Labor Shortage Defined:

  • Simply put:  Employers in the restaurant sector cannot find workers to perform the job at the current wages they’re offering. 
    • Wages do not necessarily mean $

Labor Shortage Causation:

  • It existed prior to the pandemic
  • Safety
  • Wages
  • Home needs
  • Covid related family care
  • Child care
  • Job security – lack there of
  • Acceleration of trends/dreams
  • Juice ain’t worth the sqeeze

Outlook:

  • While other sectors struggled with growth, the leisure and hospitality sector (restaurants included) added:
    • 285,900 in February 2021
    • 280,00 in March 2021
    • 331,000 jobs in April 2021. 
  • Notable junctures:
    • Vaccination count increases (rates decreasing) – safety concerns
    • The unemployment buffer ends June 26th, 2021
    • Most, if not all colleges resuming in-person activities in Summer/Fall 2021
      • Not living at home; have to support themselves
    • Schools/Day Care fully open in September (child care less of an issue)
      • 15% of Ohio schools either fully remote or hybrid
      • 25% of Day Cares closed Nationally
    • Restaurant surge to slow down?
      • Supply & Demand of staff
  • Unemployment rates in Hosptality Leisure:
    • Feb. 2020 5.7%            Feb 2021 13.5%
    • Mar 2020 8.1%            Mar 2021 13%
    • April 2020 39.3%         April 2021 10%

Tactics:

  • Better job descriptions (Highlight your workplace truthfully!)
  • Increased wages – not uncommon in shortages
  • Increased benefits
    • Health insurance
    • Tuition/educational programs (Chipotle)
    • PTO
    • Ride share credits
    • Day care partnerships/discounts
  • Hiring fairs
  • Sign-on bonuses
  • Referral bonuses
  • Stability plans/employment safety nets
  • More flexibility – larger labor pool of part-time workers
  • COMPETITIVE ADVANTAGE

Pro Tips (Courtesy of Chuck Helden, Professional Recruiter and Friend of the Show!)  

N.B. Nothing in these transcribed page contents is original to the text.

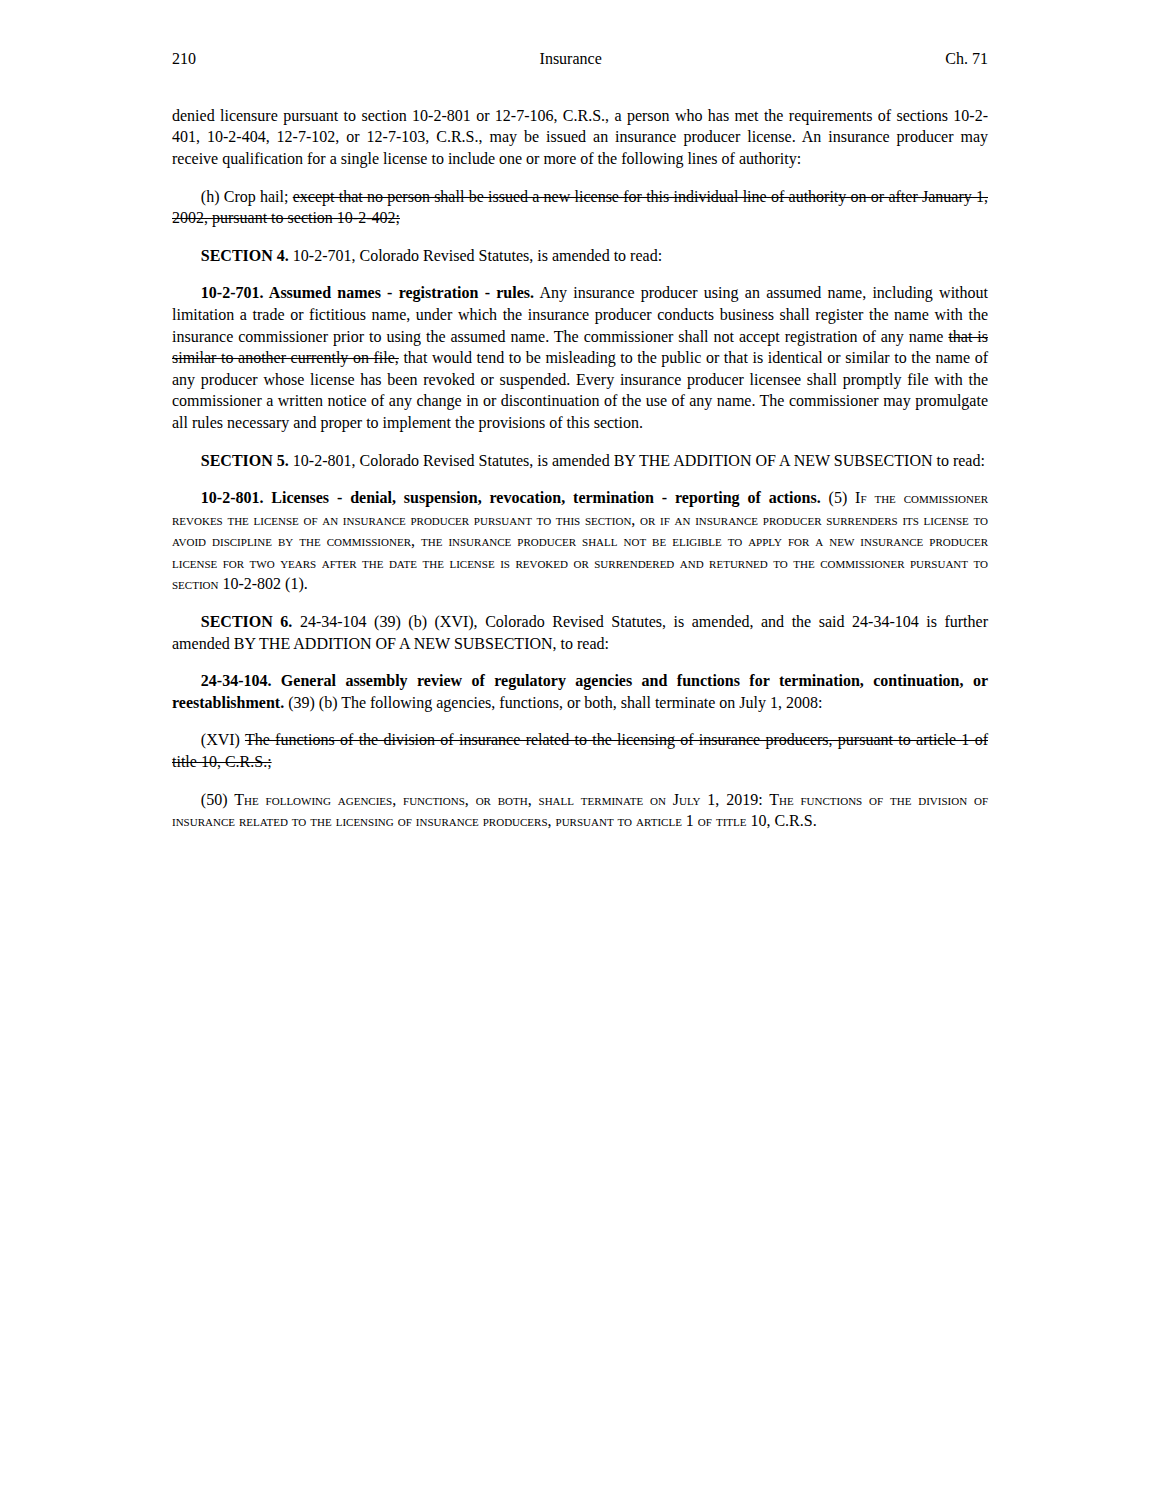210 Insurance Ch. 71
denied licensure pursuant to section 10-2-801 or 12-7-106, C.R.S., a person who has met the requirements of sections 10-2-401, 10-2-404, 12-7-102, or 12-7-103, C.R.S., may be issued an insurance producer license. An insurance producer may receive qualification for a single license to include one or more of the following lines of authority:
(h) Crop hail; except that no person shall be issued a new license for this individual line of authority on or after January 1, 2002, pursuant to section 10-2-402;
SECTION 4. 10-2-701, Colorado Revised Statutes, is amended to read:
10-2-701. Assumed names - registration - rules. Any insurance producer using an assumed name, including without limitation a trade or fictitious name, under which the insurance producer conducts business shall register the name with the insurance commissioner prior to using the assumed name. The commissioner shall not accept registration of any name that is similar to another currently on file, that would tend to be misleading to the public or that is identical or similar to the name of any producer whose license has been revoked or suspended. Every insurance producer licensee shall promptly file with the commissioner a written notice of any change in or discontinuation of the use of any name. The commissioner may promulgate all rules necessary and proper to implement the provisions of this section.
SECTION 5. 10-2-801, Colorado Revised Statutes, is amended BY THE ADDITION OF A NEW SUBSECTION to read:
10-2-801. Licenses - denial, suspension, revocation, termination - reporting of actions. (5) If the commissioner revokes the license of an insurance producer pursuant to this section, or if an insurance producer surrenders its license to avoid discipline by the commissioner, the insurance producer shall not be eligible to apply for a new insurance producer license for two years after the date the license is revoked or surrendered and returned to the commissioner pursuant to section 10-2-802 (1).
SECTION 6. 24-34-104 (39) (b) (XVI), Colorado Revised Statutes, is amended, and the said 24-34-104 is further amended BY THE ADDITION OF A NEW SUBSECTION, to read:
24-34-104. General assembly review of regulatory agencies and functions for termination, continuation, or reestablishment. (39) (b) The following agencies, functions, or both, shall terminate on July 1, 2008:
(XVI) The functions of the division of insurance related to the licensing of insurance producers, pursuant to article 1 of title 10, C.R.S.;
(50) The following agencies, functions, or both, shall terminate on July 1, 2019: The functions of the division of insurance related to the licensing of insurance producers, pursuant to article 1 of title 10, C.R.S.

  • The best restaurant organizations are doing two main things.
    • Being honest with employees from the start about the expectations, and
    • Have a culture in place to communicate, with them, especially appreciation for what they do – but critique as well.  The complaints I hear most often from restaurant managers that are unhappy is that the work is not what was originally described, and that they get no feedback on their performance
  • I think the labor pool will get a bit better as the unemployment goes away, especially among hourly workers. 
    • There are valuable long-range lessons here for restaurants.  One is, you should always – ALWAYS – be looking for talent…..not just to replace those mediocre employees, but also to know that you best employees are not staying with you forever.  (There are people like me always looking for them!).  The other is more of a total industry lesson, and that is there is a cultural change taking place, and even hourly employees are going to have to be handled differently than in the past.
  • High wages are band aids; very short term solutions to the labor situation. So if someone accepts a new position, but their old company says, “here’s another $3,000 to stay”, I ask them if that extra $70 a paycheck is now going to alleviate all the issues that made them unhappy.
  • Is there anything you would want our listeners to hear about the labor issue in general?
    • The owners who are good business people know and understand that people are their #1 asset, and people are also their biggest cost.   The time, effort, and money involved in bringing on a new employee, onboarding them, training them, etc. is huge.  And when that employee either leaves or doesn’t work out after a month or 3 months, those are lost costs.  It sets the restaurant back.  So I understand that in an emergency situation, operators will grab any port in a storm.  But no matter what the current labor situation is, not doing due diligence with your hiring, and not attending to your staff, is crippling restaurants, and could be death knell for small independents.